Книги

Иной мир. Советские записки

22
18
20
22
24
26
28
30

— Пять дней. И еще столько же осталось.

— Тяжело?

— Голодно. Жрать охота, а хлеба дают на один укус. Ты с этой голодовкой с ума сошел. Не выдержишь…

— Не твое дело…

Я присел на краешек нижних нар, бессмысленно уставившись взглядом в парашу. Но Горбатов оказался разговорчивей, чем Т.

— Знаешь, кто рядом со мной сидит?

— Кто?

— Три монашки за веру.

— Не может быть!

— Да-да. Поют и молятся. Пробовал с ними разговаривать — не отвечают. Целочки, — засмеялся он и одновременно захлебнулся кашлем.

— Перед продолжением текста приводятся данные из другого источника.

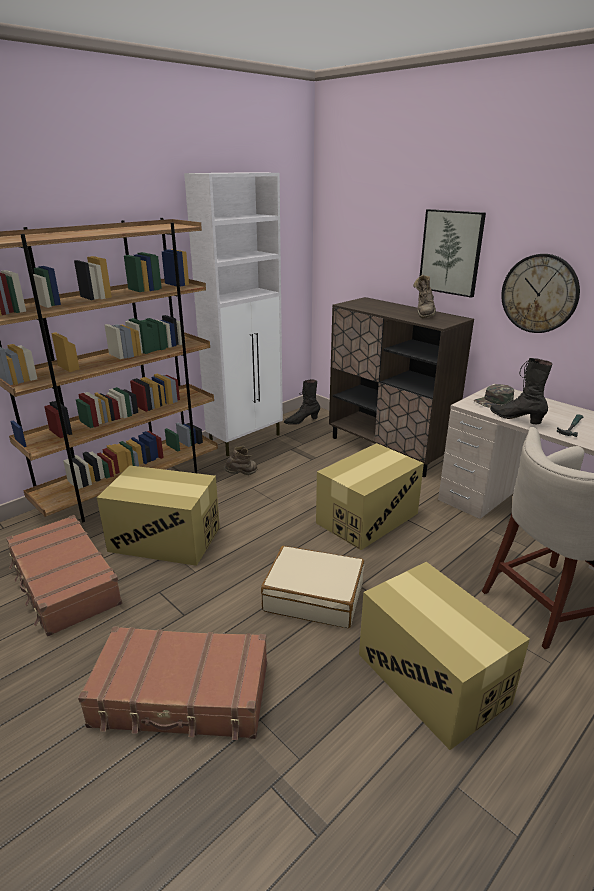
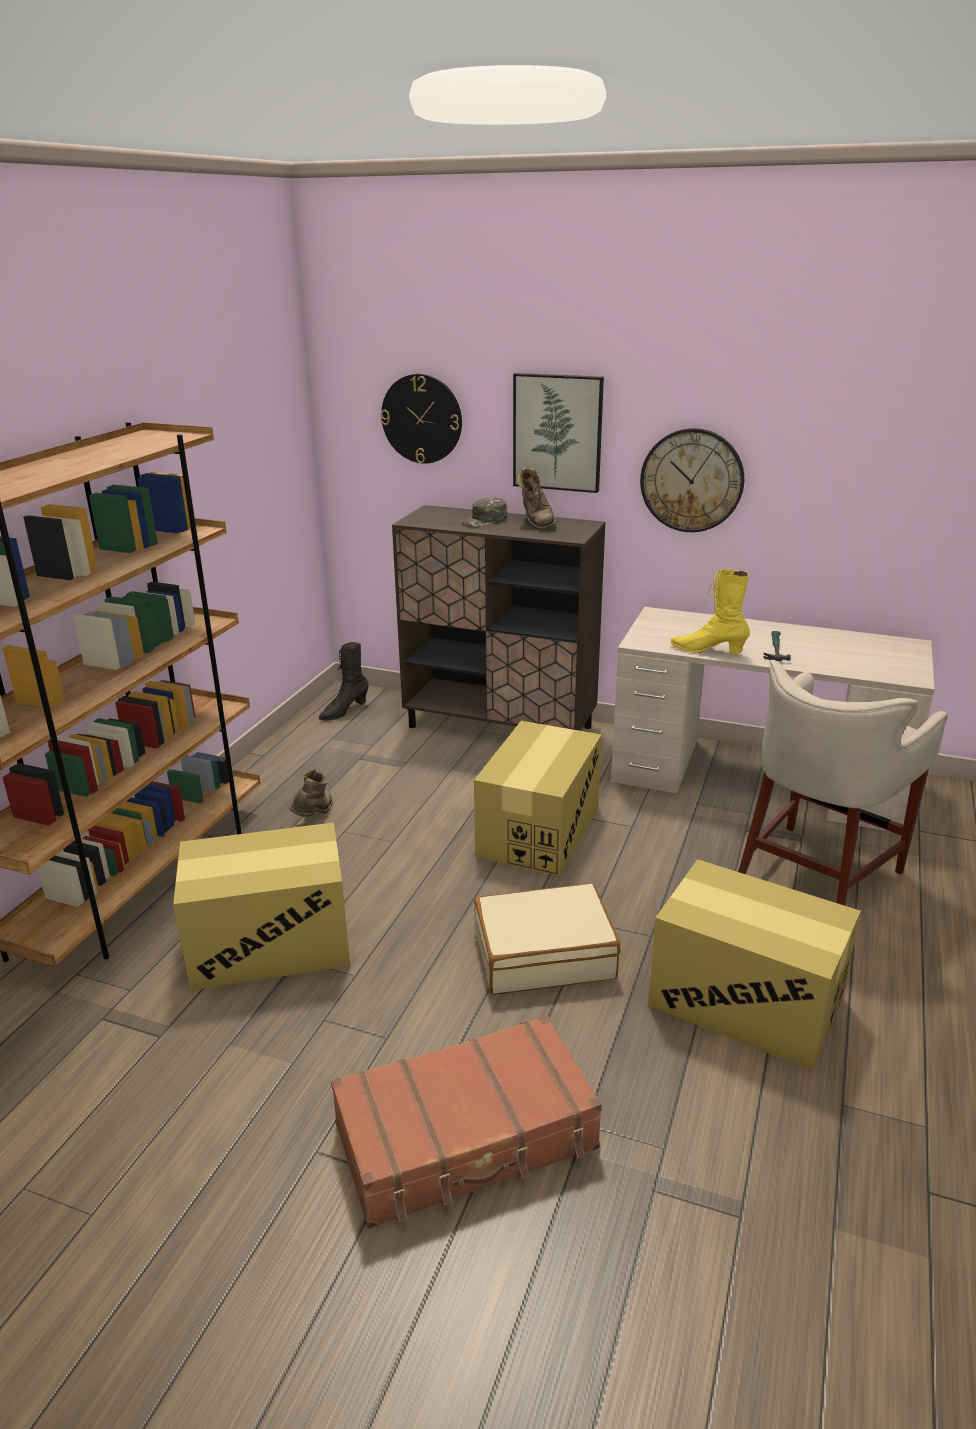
camera: 25 degrees left, 0 degrees up
brown suitcase [6,515,122,637] -> none
white cabinet [184,172,283,456] -> none
green cap [473,384,514,407] -> green cap moved to [460,497,507,527]
black boot [490,358,552,424] -> yellow boot [670,569,750,654]
none -> wall clock [380,374,462,464]

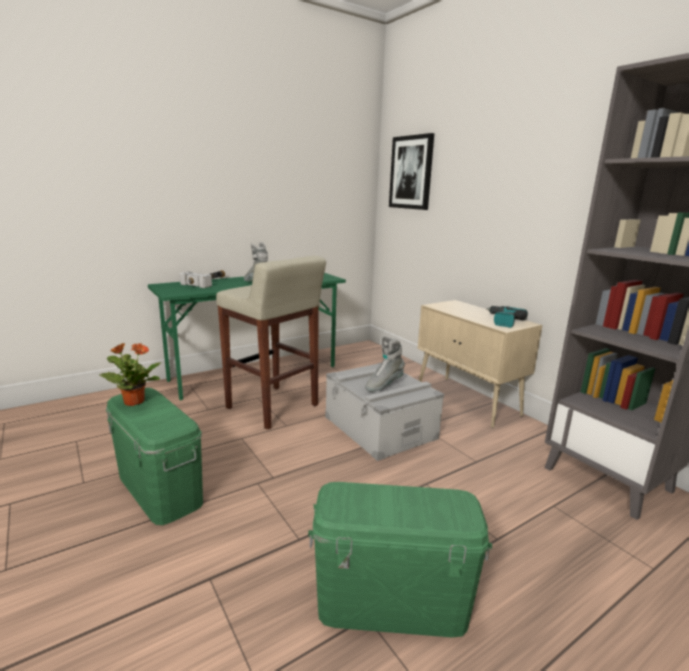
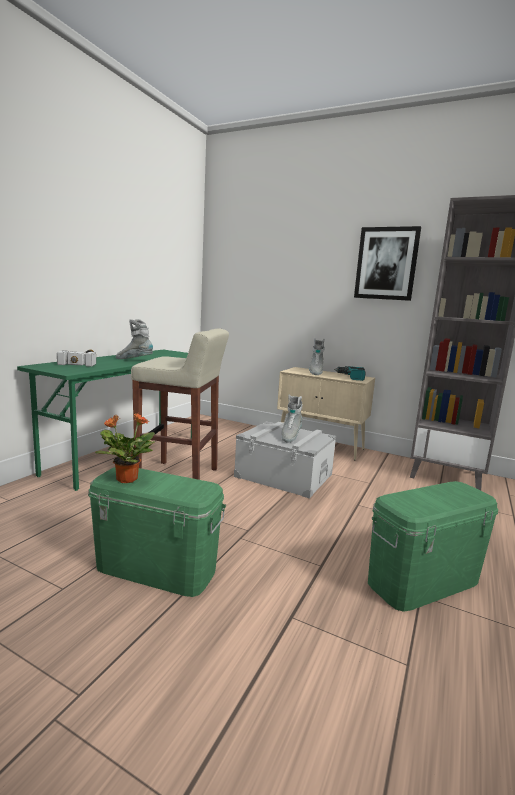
camera: 30 degrees left, 5 degrees down
picture [389,133,434,210] -> picture moved to [354,226,421,301]
none -> grey boot [309,338,325,375]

Словно сквозь туман я вспомнил шепотом рассказывавшуюся в зоне историю трех монахинь, по происхождению венгерок, которых никто из нас в глаза не видел. Говорили, что в ерцевский изолятор они пришли этапом с Няндомы, где сидели с 1938 года. В Няндоме они старательно работали до осени 1941 года и вдруг, в один прекрасный день, отказались выходить за зону, не желая «служить сатане». Среди зэков в Ерцеве об этом шло много разговоров, но в октябре все утихло, и я был уверен, что либо трех монахинь давно нет в живых, либо они сидят в центральном изоляторе: военное положение придавало их таинственному безумию характер самоубийства.

Из камеры Т. раздался стук.

— Что у тебя так журчит? С крыши течет?

— Нет, отливал.

— Воду пьешь?

— Нет.

— Напугался чего-нибудь?

— Нет — наверно, мочевой пузырь больной.

Т. засмеялся и еще что-то сказал, но я уже отнял ухо от щели. Не меньше часа я простоял молча, прислонившись к нарам, чувствуя, как моя прежняя уверенность в себе уступает место тревоге и лихорадочно ищет спасения в самолюбии. Бывают такие минуты в жизни человека — особенно после периодов постоянной подкормки тщеславия храбрыми намерениями, — когда ноги внезапно подгибаются, словно ватные, и единственное, чего в самом деле хочется, — сбежать, даже не оборачиваясь назад.

— Знаешь, кто сидит в изоляторе? — постучал я снова в камеру Т.